§ Passage shown:
# # # # #


    both groups had marked improvements in their Knee Society scores at the latest

    follow-up at a mean of 90 months.

    Carrier presented in its Exhibit G, the following evidence based medical research: 1. The Outcome of Total Knee Arthoroplasty in Obese Patients, Hungerford, et. al., Journal of Bone and Joint Surgery, 2004; 2. Recommendations for the Management of Hip and Knee Osteoarthritis, Part II: OARSI Evidence-based, Expert Consensus Guidelines. (Zang,W., et al, 2008); 3. Total Knee Replacement in Morbidly Obese Patients. Results of a Prospective, Matched Study (Summary), Journal of Bone and Joint Surgery, 2006; 4. The Outcome of Total Knee Arthroplasty in Obese Patients, Journal of Bone and Joint Surgery, 2004; 5.What Effect Does Obesity Have on the Outcome of Total Hip and Knee Arthroplasty? Orthopade, 2005; and 6. Obesity: A Preventable Risk Factor for Large Joint Osteoarthritis Which May Act Through Biomechanical Factors, British Journal of Sports Medicine, 2005.

    The article from Journal of Bone and Joint Surgery, 2004, documents an investigation performed at the the Good Samaritan Hospital, Baltimore, Maryland. The purpose of this study was to compare the clinical and radiographic results of total knee arthroplasties performed in obese patients with those of total knee arthroplasties performed in non-obese patients. Clinical and radiographic data on seventy-eight total knee arthroplasties in sixty-eight obese patients were compared with data on a matched group of non-obese patients. The analysis was also performed after stratification of the obese group for the degree of obesity. All patients had the same prosthesis. The clinical data that were analyzed included the Knee Society objective and functional scores, patellofemoral symptoms, activity level, and complications. The results of the study suggested that any degree of obesity, defined as a body mass index of > 30, has a negative effect on the outcome of total knee replacement.

# # # # #

§ Information supplied:

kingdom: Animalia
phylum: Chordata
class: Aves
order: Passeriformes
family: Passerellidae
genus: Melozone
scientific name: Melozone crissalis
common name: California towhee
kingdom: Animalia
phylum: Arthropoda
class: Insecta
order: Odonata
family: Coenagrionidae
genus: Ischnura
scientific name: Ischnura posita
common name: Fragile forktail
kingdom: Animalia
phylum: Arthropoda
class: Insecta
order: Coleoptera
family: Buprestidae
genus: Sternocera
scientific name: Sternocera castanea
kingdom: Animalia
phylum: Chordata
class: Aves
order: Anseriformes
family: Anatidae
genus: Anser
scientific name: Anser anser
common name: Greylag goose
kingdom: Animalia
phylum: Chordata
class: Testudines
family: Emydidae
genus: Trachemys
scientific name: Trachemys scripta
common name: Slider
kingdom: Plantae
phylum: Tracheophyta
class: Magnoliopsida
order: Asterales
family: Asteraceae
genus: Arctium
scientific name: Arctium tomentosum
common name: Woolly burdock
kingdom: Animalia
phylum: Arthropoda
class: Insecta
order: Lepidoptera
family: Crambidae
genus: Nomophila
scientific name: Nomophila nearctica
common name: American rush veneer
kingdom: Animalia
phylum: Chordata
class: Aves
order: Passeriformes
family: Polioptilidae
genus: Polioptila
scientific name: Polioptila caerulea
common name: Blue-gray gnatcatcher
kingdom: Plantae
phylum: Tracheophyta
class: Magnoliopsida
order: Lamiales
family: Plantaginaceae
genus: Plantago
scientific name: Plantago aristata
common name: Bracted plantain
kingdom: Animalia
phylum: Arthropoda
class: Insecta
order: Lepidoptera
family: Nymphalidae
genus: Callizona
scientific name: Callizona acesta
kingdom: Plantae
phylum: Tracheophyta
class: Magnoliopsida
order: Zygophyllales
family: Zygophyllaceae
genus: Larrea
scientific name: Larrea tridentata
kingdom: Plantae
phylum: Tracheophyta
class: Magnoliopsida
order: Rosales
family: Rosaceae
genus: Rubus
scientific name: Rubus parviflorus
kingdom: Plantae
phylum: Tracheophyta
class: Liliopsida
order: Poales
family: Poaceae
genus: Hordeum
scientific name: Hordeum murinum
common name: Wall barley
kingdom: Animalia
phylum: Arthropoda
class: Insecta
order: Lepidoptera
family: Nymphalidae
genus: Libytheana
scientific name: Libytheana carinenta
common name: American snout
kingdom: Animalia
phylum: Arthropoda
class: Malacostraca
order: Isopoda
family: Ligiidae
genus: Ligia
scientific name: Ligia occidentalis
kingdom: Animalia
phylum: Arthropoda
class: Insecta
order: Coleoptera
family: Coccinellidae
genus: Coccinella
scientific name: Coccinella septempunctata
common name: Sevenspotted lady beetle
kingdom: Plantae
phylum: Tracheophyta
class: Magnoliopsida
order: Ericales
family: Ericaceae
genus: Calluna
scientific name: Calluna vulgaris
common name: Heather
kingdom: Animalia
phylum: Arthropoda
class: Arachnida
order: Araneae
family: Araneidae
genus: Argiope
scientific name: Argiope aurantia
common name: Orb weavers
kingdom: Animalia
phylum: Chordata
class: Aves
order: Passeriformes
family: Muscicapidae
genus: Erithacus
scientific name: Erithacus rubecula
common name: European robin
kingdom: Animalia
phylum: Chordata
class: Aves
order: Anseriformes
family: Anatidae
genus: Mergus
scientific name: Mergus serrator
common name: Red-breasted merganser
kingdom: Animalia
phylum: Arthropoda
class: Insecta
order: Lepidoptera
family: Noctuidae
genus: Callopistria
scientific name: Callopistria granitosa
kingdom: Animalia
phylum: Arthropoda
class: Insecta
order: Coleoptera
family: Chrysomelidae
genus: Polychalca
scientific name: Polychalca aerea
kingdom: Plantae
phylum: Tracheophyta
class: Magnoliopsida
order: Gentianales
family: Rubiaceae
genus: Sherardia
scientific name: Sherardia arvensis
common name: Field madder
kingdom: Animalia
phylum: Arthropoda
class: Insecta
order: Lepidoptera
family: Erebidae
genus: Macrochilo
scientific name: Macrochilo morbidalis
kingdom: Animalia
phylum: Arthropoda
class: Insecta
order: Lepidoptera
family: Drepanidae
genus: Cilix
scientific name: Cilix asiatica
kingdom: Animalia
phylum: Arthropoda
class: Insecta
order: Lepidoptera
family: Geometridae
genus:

# # # # #

§ Questions to answer:
A - Copy the passage on knee replacement word for word, starting with "Carrier presented in" and going on through "Sports Medicine, 2005.".
B - Answer these from the passage on knee replacement:
(i) In which exhibit did the carrier present its research?
(ii) At which hospital was the investigation in the 2004 Journal of Bone and Joint Surgery article performed?
(iii) What body mass index did that study use to define obesity?
C - Rewrite the paragraph of the passage on knee replacement that begins "The article from Journal of Bone and Joint Surgery, 2004" as a short list that keeps its main facts.

§ Solutions to the tasks:
A -
Carrier presented in its Exhibit G, the following evidence based medical research: 1. The Outcome of Total Knee Arthoroplasty in Obese Patients, Hungerford, et. al., Journal of Bone and Joint Surgery, 2004; 2. Recommendations for the Management of Hip and Knee Osteoarthritis, Part II: OARSI Evidence-based, Expert Consensus Guidelines. (Zang,W., et al, 2008); 3. Total Knee Replacement in Morbidly Obese Patients. Results of a Prospective, Matched Study (Summary), Journal of Bone and Joint Surgery, 2006; 4. The Outcome of Total Knee Arthroplasty in Obese Patients, Journal of Bone and Joint Surgery, 2004; 5.What Effect Does Obesity Have on the Outcome of Total Hip and Knee Arthroplasty? Orthopade, 2005; and 6. Obesity: A Preventable Risk Factor for Large Joint Osteoarthritis Which May Act Through Biomechanical Factors, British Journal of Sports Medicine, 2005.

B -
(i) Exhibit G
(ii) The Good Samaritan Hospital, Baltimore, Maryland
(iii) A body mass index of > 30

C -
- Source: Journal of Bone and Joint Surgery, 2004. The study was conducted at the Good Samaritan Hospital, Baltimore, Maryland.
- Aim: to compare the clinical and radiographic results of total knee arthroplasties in obese and non-obese patients.
- Sample: seventy-eight total knee arthroplasties in sixty-eight obese patients were compared with a matched group of non-obese patients. All patients received the same prosthesis.
- The obese group was also analyzed by degree of obesity.
- Data analyzed: Knee Society objective and functional scores, patellofemoral symptoms, activity level, and complications.
- Finding: any degree of obesity (body mass index > 30) has a negative effect on the outcome of total knee replacement.